Wednesday, October 6, 2021

Closure at last? Grave of missing Yemenite child to be exhumed following landmark case

 

The Supreme Court ordered the Attorney General to allow the exhume a grave belonging to Yemenite newborn Uziel Khoury in the Petah Tikva cemetery.

Reshet Bet reported that researchers will examine whether the baby was actually buried at the cemetery approximately 70 years ago.

The ruling follows decades of speculation about a government plot to abduct Yemenite children, allowing parents of Ashkenazi descent who had lost family members in the Holocaust to raise these children as their own.

n February, 2018, a new law allowing families of Yemenite children who disappeared between the years 1948 and 1970 to obtain a court-ordered exhumation of their graves for genetic testing.

Since the 1950s, more than 1,000 Israeli families have alleged their children were systematically kidnapped from Israeli hospitals and given to Ashkenazi families for adoption in Israel and abroad. The claims of the families, mostly immigrants from Yemen, were generally dismissed by authorities as "baseless conspiracy theories."

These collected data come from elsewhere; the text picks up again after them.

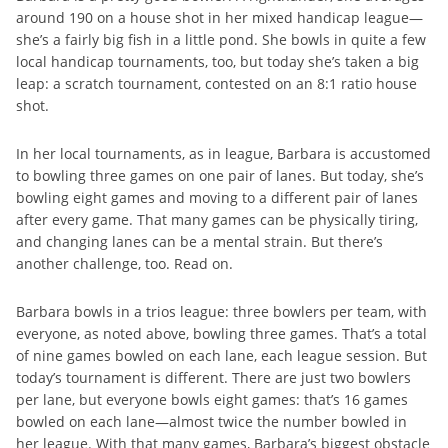
around 190 on a house shot in her mixed handicap league—
she’s a fairly big fish in a little pond. She bowls in quite a few
local handicap tournaments, too, but today she’s taken a big
leap: a scratch tournament, contested on an 8:1 ratio house
shot.
In her local tournaments, as in league, Barbara is accustomed
to bowling three games on one pair of lanes. But today, she’s
bowling eight games and moving to a different pair of lanes
after every game. That many games can be physically tiring,
and changing lanes can be a mental strain. But there’s
another challenge, too. Read on.
Barbara bowls in a trios league: three bowlers per team, with
everyone, as noted above, bowling three games. That’s a total
of nine games bowled on each lane, each league session. But
today’s tournament is different. There are just two bowlers
per lane, but everyone bowls eight games: that’s 16 games
bowled on each lane—almost twice the number bowled in
her league. With that many games, Barbara’s biggest obstacle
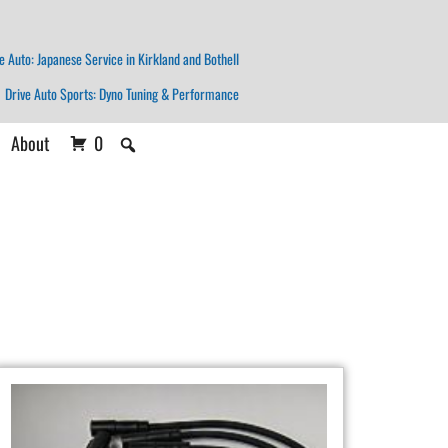
e Auto: Japanese Service in Kirkland and Bothell
Drive Auto Sports: Dyno Tuning & Performance
About
0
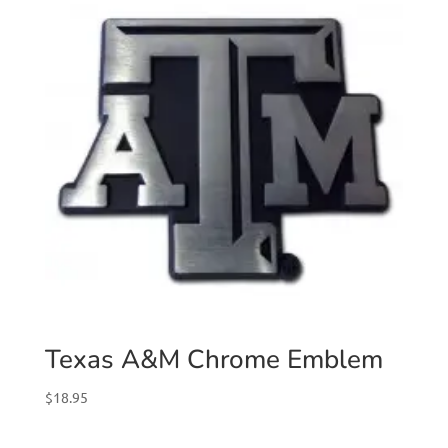
Texas A&M Chrome Emblem
$
18.95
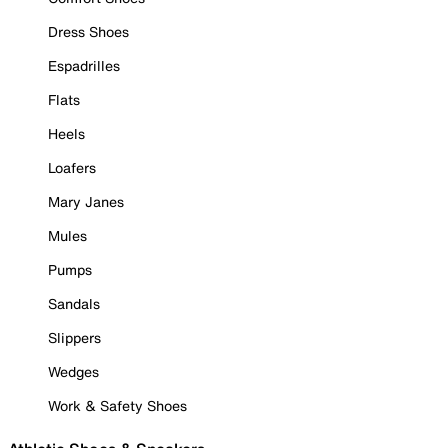
Dress Shoes
Espadrilles
Flats
Heels
Loafers
Mary Janes
Mules
Pumps
Sandals
Slippers
Wedges
Work & Safety Shoes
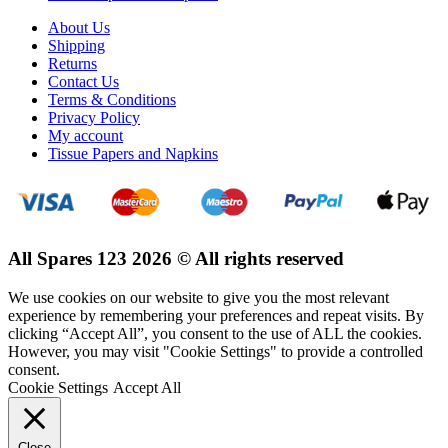
About Us
Shipping
Returns
Contact Us
Terms & Conditions
Privacy Policy
My account
Tissue Papers and Napkins
All Spares 123 2026 © All rights reserved
We use cookies on our website to give you the most relevant
experience by remembering your preferences and repeat visits. By
clicking “Accept All”, you consent to the use of ALL the cookies.
However, you may visit "Cookie Settings" to provide a controlled
consent.
Cookie Settings
Accept All
Close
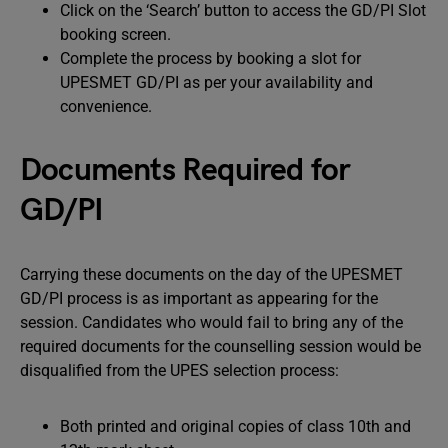
Click on the ‘Search’ button to access the GD/PI Slot
booking screen.
Complete the process by booking a slot for
UPESMET GD/PI as per your availability and
convenience.
Documents Required for
GD/PI
Carrying these documents on the day of the UPESMET
GD/PI process is as important as appearing for the
session. Candidates who would fail to bring any of the
required documents for the counselling session would be
disqualified from the UPES selection process:
Both printed and original copies of class 10th and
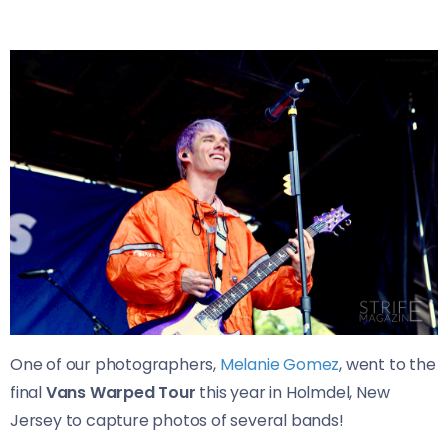
One of our photographers,
Melanie Gomez
, went to the
final
Vans Warped Tour
this year in Holmdel, New
Jersey to capture photos of several bands!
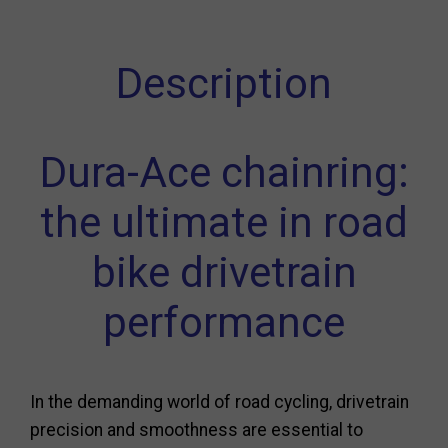
Description
Dura-Ace chainring:
the ultimate in road
bike drivetrain
performance
In the demanding world of road cycling, drivetrain
precision and smoothness are essential to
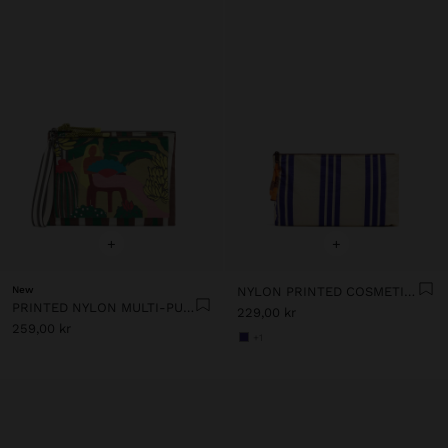
+
+
New
NYLON PRINTED COSMETIC BAG
PRINTED NYLON MULTI-PURPOSE POUCH
229,00 kr
259,00 kr
+1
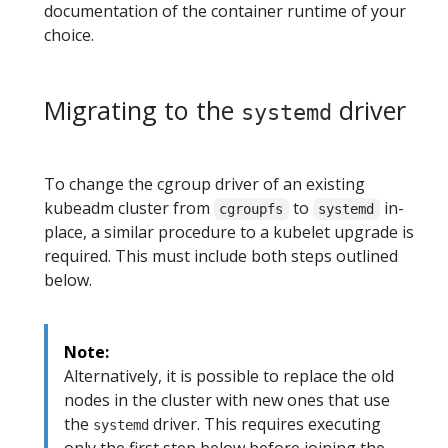
documentation of the container runtime of your
choice.
Migrating to the
driver
systemd
To change the cgroup driver of an existing
kubeadm cluster from
to
in-
cgroupfs
systemd
place, a similar procedure to a kubelet upgrade is
required. This must include both steps outlined
below.
Note:
Alternatively, it is possible to replace the old
nodes in the cluster with new ones that use
the
driver. This requires executing
systemd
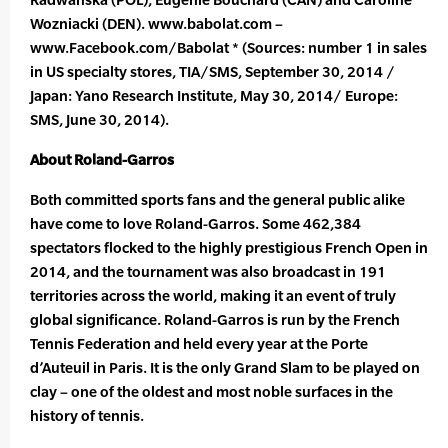
Wozniacki (DEN). www.babolat.com –
www.Facebook.com/Babolat * (Sources: number 1 in sales
in US specialty stores, TIA/SMS, September 30, 2014 /
Japan: Yano Research Institute, May 30, 2014/ Europe:
SMS, June 30, 2014).
About Roland-Garros
Both committed sports fans and the general public alike
have come to love Roland-Garros. Some 462,384
spectators flocked to the highly prestigious French Open in
2014, and the tournament was also broadcast in 191
territories across the world, making it an event of truly
global significance. Roland-Garros is run by the French
Tennis Federation and held every year at the Porte
d’Auteuil in Paris. It is the only Grand Slam to be played on
clay – one of the oldest and most noble surfaces in the
history of tennis.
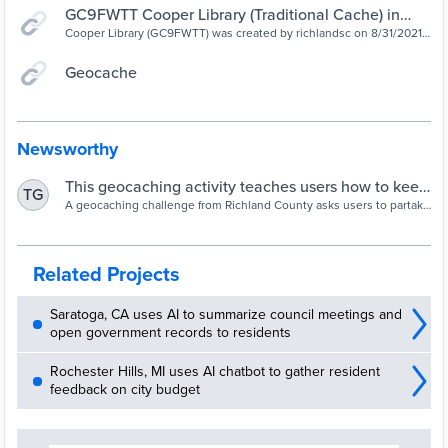
GC9FWTT Cooper Library (Traditional Cache) in
South Carolina, United States created by richlandsc
Cooper Library (GC9FWTT) was created by richlandsc on 8/31/2021.
It's a Small size geocache, with difficulty of 1.5, terrain of 1.5. It's
located in South Carolina, United States. Do you see a storm drain
Geocache
nearby? Storm drains help manage rainwater and are found all over
our community.
Newsworthy
This geocaching activity teaches users how to keep
TG
water clean | wltx.com
A geocaching challenge from Richland County asks users to partake
in a scavenger hunt with the goal of learning how to keep clean
local drains clean.
Related Projects
Saratoga, CA uses AI to summarize council meetings and
open government records to residents
Rochester Hills, MI uses AI chatbot to gather resident
feedback on city budget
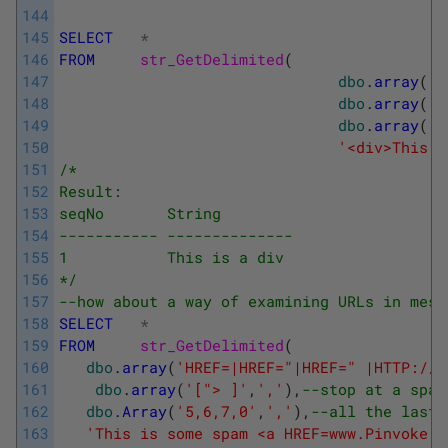
144
145
SELECT
*
146
FROM
str_GetDelimited
(
147
dbo
.
array
(
'<
148
dbo
.
array
(
'<
149
dbo
.
array
(
'5
150
'<div>This i
151
/*
152
Result:
153
seqNo       String
154
----------- --------------
155
1           This is a div
156
*/
157
--how about a way of examining URLs in mess
158
SELECT
*
159
FROM
str_GetDelimited
(
160
dbo
.
array
(
'HREF=|HREF="|HREF=" |HTTP://|
161
dbo
.
array
(
'["> ]'
,
','
)
,
--stop at a spac
162
dbo
.
Array
(
'5,6,7,0'
,
','
)
,
--all the last 
163
'This is some spam <a HREF=www.Pinvoke.c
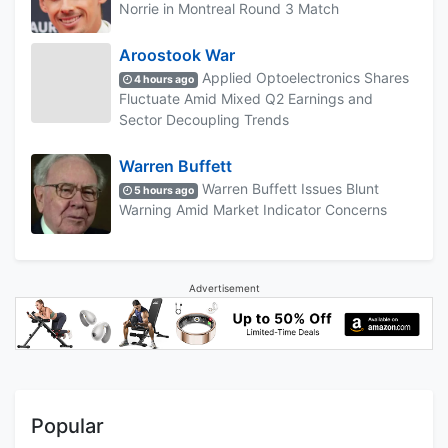
Norrie in Montreal Round 3 Match
Aroostook War
Applied Optoelectronics Shares
4 hours ago
Fluctuate Amid Mixed Q2 Earnings and
Sector Decoupling Trends
Warren Buffett
Warren Buffett Issues Blunt
5 hours ago
Warning Amid Market Indicator Concerns
Advertisement
Popular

The law was to remain in effect for the coming two years. Once an exhumation was approved, the state would cover the costs of the project. At the time, funds were allocated to open at least 300 graves and it was reported that "in many cases, the family does not know where their child’s grave is located, or the grave that has been identified has several bodies buried in it."

The law was proposed by Likud Party lawmaker Nurit Koren, the daughter of Yemenite immigrants whose cousin was among the children who disappeared.

Three government-appointed committees have looked into the Yemenite children affair, and each concluded that the majority of the children died in the hospital and were buried without the families being informed. Scholars have reached similar conclusions.

The law comes more than a year after Israel posted an online database featuring some 200,000 pages of declassified documents about the controversial Yemenite children affair.